L'errore da non fare
L'errore più diffuso è non asciugare sufficientemente i funghi dopo la lessatura. L'umidità residua, per quanto minima sembri, fermenta a contatto con l'olio e genera muffe bianche sulla superficie. Molti pensano di dover lavare i funghi bollenti con acqua fredda: non farlo, serve solo a reidratarli. Lascia che si asciughino all'aria su un canovaccio. Secondo errore comune: non coprire completamente i funghi d'olio. Se rimane un buco d'aria, il fungo esposto si ossida e annerisce, compromettendo la conserva. L'olio deve essere sempre il sigillo ermetico.
I nostri consigli
- Se i funghi porcini freschi sono difficili da reperire, puoi usare un mix di funghi autunnali di buona qualità come i cremini o i champignon scuri. Il risultato sarà meno intenso ma altrettanto buono. Non usare funghi già coltivati in cassone: perdono sapore in questa conserva.
- Conserva il brodo di cottura dei funghi per risotti o zuppe: è ricco di sapore e si congela bene per 3 mesi.

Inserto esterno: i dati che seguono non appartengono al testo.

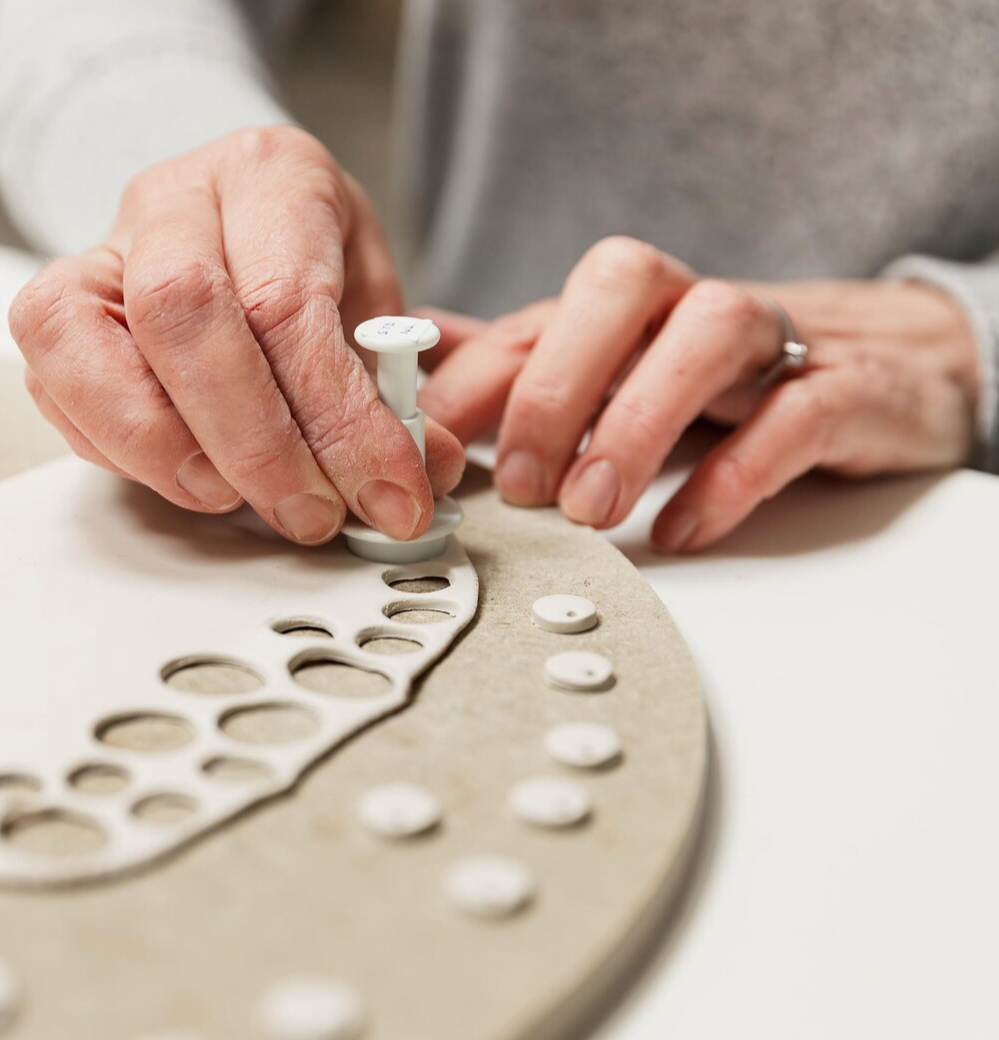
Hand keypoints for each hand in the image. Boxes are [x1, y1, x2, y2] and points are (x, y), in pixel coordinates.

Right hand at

- L'olio infuso con i funghi si trasforma in un condimento pregiato: usalo per pane, verdure grigliate o insalate, non solo per i funghi stessi.
- Aggiungi un rametto di timo o un peperoncino secco spezzato per variare il profilo aromatico e renderlo più piccante.
- Se desideri una conserva ancora più stabile nel tempo, dopo il riempimento puoi chiudere il vasetto e immergerlo a bagno in acqua calda per 15 minuti, per sterilizzare completamente. Lascia raffreddare prima di riporre.
Quando prepararla
I funghi porcini si trovano freschi tra settembre e novembre, soprattutto nei boschi di montagna e collina dopo piogge abbondanti. Se acquisti da un fornitore di fiducia, puoi farla anche a dicembre mentre il raccolto si esaurisce. La conserva è particolarmente indicata per avere funghi pronti durante l'inverno, quando fresco non se ne trova più. Preparala quando rientri da una raccolta fortunata o quando il mercato ortofrutticolo espone i porcini migliori.
Domande frequenti
- Posso usare funghi porcini secchi reidratati? No, non dà lo stesso risultato. I funghi secchi una volta reidratati hanno una consistenza diversa e assorbono troppo olio, rendendosi fradici anziché sodi.
- Che olio devo usare? Extravergine d'oliva, possibilmente italiano o comunque di qualità percettibile. L'olio è parte importante del profilo gustativo. Oli raffinati diluiscono troppo il sapore.
- Quanto dura la conserva aperta in frigorifero? Circa 10-15 giorni se i funghi rimangono completamente ricoperti di olio. Se emergono dall'olio, consuma tutto il vasetto entro 3-4 giorni.
- Posso congelare i funghi porcini sott'olio? Sì, si congelano bene fino a 6 mesi. Scongela in frigorifero prima di usare, non a temperatura ambiente, per evitare condensazione.
- I funghi diventano mollicci con il tempo? No, se la conserva è fatta bene rimangono sodi e compatti. Se diventano molli subito, significa che non erano sufficientemente asciutti quando sono entrati in vasetto.